The visual dialogue between Mariana’s and Lola’s photographs demonstrates the strong fascination artists of many nationalities had with Mexico. Mariana Yampolsky was born in Chicago in 1925 to parents who had escaped from Europe and the Nazis. Her Russian emigre father Oscar was a sculptor and painter. Mariana was raised on her paternal grandparent’s farm. Her mother, Hedwig Urbach, came from the well-off intellectual family of a pioneer in Modern Anthropology, Franz Boas, who decisively influenced Mariana. After graduating from the University of Chicago, Mariana heard about the Mexican muralist movement in a lecture she attended and made the decision to travel to Mexico. Although she spoke no Spanish she immersed herself in Mexican culture and its people. Through meetings with Pablo O’Higgins and Leopoldo Mendez she began to work at a printer’s space mostly devoted to labor unions and farmers.
Mariana Yampolsky’s contact with the Popular Print Workshop or People’s Graphics Workshop (TGP), where she was the only woman at the time, put her in touch with accomplished artists who did prints, drawings, and paintings. Mariana remained active inthe TGP from 1945 to 1960 and was a significant contributor as secretary, printer and exhibition organizer – plus doing her own prints. Her prints were powerful semi-abstract references to her political/social ideas. TGP artists worked quickly, didn’t number their prints, and sometimes forgot to sign their works. They also charged very little, many times giving their artwork for free to workers and social activists.
Soon after Mariana left the TGP she was hired as the photographer for a two-volume book The Ephemeral and the Eternal in Mexican Popular Art. Her career evolved, and she found herself working in photography, prints, editorial, organizing exhibitions and writing. Mariana’s photography often focused on the architecture of rural Mexico and the faded majesty of Mexico’s colonial plantations.
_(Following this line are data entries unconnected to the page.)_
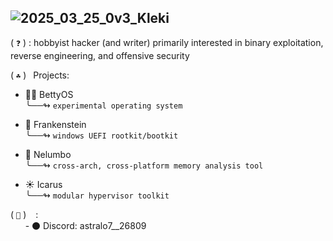 ## ![2025_03_25_0v3_Kleki](https://github.com/user-attachments/assets/85f8dee5-c8ef-4809-b170-88089f53cf2f)

( `❓` ) : hobbyist hacker (and writer) primarily interested in binary exploitation, reverse engineering, and offensive security 

 
( `☘️` ) &ensp;Projects:  <br>
 - ✌🏾 BettyOS <br>
   ╰──↬ `experimental operating system`
 &nbsp;

 - 🧟 Frankenstein <br>
   ╰──↬ `windows UEFI rootkit/bootkit`
 &nbsp;

 - 🏮 Nelumbo <br>
   ╰──↬ `cross-arch, cross-platform memory analysis tool`
 &nbsp;

 - ☀️ Icarus <br>
   ╰──↬ `modular hypervisor toolkit`
 &nbsp;

( `🔗` ) &ensp; :  <br>
  &nbsp; &nbsp; &nbsp;  - ⚫ Discord: astralo7__26809 <br>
Her images of poverty-stricken peasants and the wives and mothers whose husbands have left them to find work in the cities, share a quality of timelessness and a tenacity with which history and traditions survive in contemporary Mexican life.
Two prints by Mariana and Lola have much in common, although with a time difference of sixteen years. The pair of images could be called ‘women by women’. They involve two models and two authors, but there was no call of feminist concerns. Women were hard workers, carrying and passing on their traditions. Yalalag. Oaxaca, 1946 by Lola Alvarez Bravo is a gelatin silver print using a diagonal composition but articulating triangles and rectangles in baroque contrasts. Thematically, here is a standing woman displaying Oaxacan women’s clothing. The photo doesn’t reference poverty but the woman with her hand on her face insinuates concerns, things she is preoccupied with. No doubt the situation deals with the singular and the plural, meaning with herself and with the indigenous people that then and still now are not respected, not protected. Covering, Huipil, 1962 by Mariana Yampolsky is also an image taken in Oaxaca. This vintage gelatin silver print is one of Mariana’s most well-known pieces – a complex composition one can say, a battle of forces – between light and shadow. The shoeless woman walks. From the feet up, she seems to be a dark column until the huipil blows away from her body creating a volumetric thing, like an opened bird wing. On the side, almost opposed to her, is a dark vertically diagonal column with complex bits and pieces. It is a shadow that part of the construction ceiling projects on the light external wall. Covering, Huipil is a constant confrontation of opposite pairs of light and shadow, even the way the mountains and sky are pictured.